O MAIS ALTO GRAU DE MALDADE É QUE UM PAI SE DESCUIDE DO BEM DE SEUS FILHOS

3.

Pois consideremos agora a magnitude de vosso pecado e, subindo de grau em grau, mostremos como o descuidar dos filhos é um pecado que ultrapassa todos os pecados e toca a própria cúspide da maldade. Assim, pois, o primeiro grau da crueldade e da maldade é descuidar dos amigos... Mas não. Desçamos ainda mais abaixo com nosso raciocínio. Porque não sei como nem porque, a pouco me passou por alto que a antiga lei, que foi dada aos judeus, não consente que se descuide nem das bestas dos inimigos que caíram ou se extraviaram; no caso haveria que retorná-las para o caminho, e em outro caso ajudá-las a levantar (Ex 23, 4-5).

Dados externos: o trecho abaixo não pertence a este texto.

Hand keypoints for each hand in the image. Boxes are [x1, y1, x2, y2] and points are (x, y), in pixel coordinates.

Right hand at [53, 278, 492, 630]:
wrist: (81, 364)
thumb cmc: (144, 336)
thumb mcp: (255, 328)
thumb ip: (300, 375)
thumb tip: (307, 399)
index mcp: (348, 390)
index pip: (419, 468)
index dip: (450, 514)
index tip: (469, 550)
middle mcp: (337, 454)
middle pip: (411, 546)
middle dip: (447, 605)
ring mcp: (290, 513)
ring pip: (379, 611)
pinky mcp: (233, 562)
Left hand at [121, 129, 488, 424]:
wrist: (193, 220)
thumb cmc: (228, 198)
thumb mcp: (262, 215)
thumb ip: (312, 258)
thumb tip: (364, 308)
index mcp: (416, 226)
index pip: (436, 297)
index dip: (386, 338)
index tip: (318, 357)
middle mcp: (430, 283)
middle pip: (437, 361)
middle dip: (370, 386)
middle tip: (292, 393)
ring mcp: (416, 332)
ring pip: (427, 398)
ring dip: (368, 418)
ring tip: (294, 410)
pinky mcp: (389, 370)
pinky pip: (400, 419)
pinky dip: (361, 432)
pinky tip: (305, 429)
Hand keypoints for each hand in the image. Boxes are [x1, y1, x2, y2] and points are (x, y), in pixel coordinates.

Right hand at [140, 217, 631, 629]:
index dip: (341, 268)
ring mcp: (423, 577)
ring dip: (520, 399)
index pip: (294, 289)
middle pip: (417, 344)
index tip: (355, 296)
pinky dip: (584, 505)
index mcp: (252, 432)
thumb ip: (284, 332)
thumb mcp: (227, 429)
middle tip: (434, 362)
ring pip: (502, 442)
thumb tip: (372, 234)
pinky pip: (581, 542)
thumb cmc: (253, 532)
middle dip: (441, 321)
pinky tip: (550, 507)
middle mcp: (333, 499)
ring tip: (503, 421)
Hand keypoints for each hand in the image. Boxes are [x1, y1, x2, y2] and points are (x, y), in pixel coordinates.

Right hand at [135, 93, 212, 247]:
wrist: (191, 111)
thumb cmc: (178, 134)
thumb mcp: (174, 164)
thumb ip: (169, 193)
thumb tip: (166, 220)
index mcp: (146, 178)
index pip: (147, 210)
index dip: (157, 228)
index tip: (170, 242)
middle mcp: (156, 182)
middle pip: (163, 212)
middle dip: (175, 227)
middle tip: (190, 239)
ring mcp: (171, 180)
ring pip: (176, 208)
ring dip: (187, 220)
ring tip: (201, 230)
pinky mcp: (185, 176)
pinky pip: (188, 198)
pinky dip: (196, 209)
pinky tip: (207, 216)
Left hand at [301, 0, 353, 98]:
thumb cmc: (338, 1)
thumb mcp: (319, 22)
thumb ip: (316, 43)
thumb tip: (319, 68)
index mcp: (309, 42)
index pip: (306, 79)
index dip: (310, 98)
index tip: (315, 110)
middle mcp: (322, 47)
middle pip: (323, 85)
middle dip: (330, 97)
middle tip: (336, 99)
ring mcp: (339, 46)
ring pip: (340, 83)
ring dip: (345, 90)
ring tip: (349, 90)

Assim, pois, subindo de baixo para cima, o primeiro escalão de maldade e de crueldade é descuidar ou passar ao largo das bestas e do gado de nossos inimigos, quando sofrem um acidente grave; o segundo, mais alto que este, é o descuidar dos próprios inimigos, pois quanto mais vale o homem do que o animal, tanto é maior pecado descuidar de um ou do outro; o terceiro, menosprezar aos irmãos na fé, mesmo que sejam desconhecidos; o quarto, descuidar dos criados; o quinto, quando não nos importa que percam o corpo, mas também a própria alma; o sexto, quando já não são os domésticos em geral, mas os próprios filhos, cuja perdição ou corrupção em nada nos importa; o sétimo, quando tampouco procuramos outros que cuidem deles; o oitavo, quando impedimos e proibimos que outros o façam por impulso próprio; o nono, quando não só os impedimos, mas lhes declaramos guerra. Pois bem, se tão grave castigo se segue ao primeiro, segundo e terceiro graus desta maldade, que fogo não virá do nono, que ultrapassa a todos os outros e é justamente o vosso? Ou, melhor dizendo, não o nono, mas o décimo e ainda o undécimo grau de maldade poderia muito bem se chamar este. Por que? Porque este pecado não só é por natureza muito mais grave que os antes enumerados, mas sua malícia aumenta pela razão do tempo. O que quer dizer esta razão do tempo? Pois, que, embora cometendo nós agora os mesmos pecados que aqueles que viveram sob a lei, não serão os mesmos os tormentos com que seremos castigados, mas serão tão mais graves quanto gozamos de dom mais excelente e nos foi dada a mais perfeita doutrina e fomos distinguidos com mais alta honra. De modo que, como este pecado se faz tão grave pela sua própria natureza e pelo tempo em que se comete, considera a quantidade de fogo que se acumulará sobre a cabeça de quem o praticar.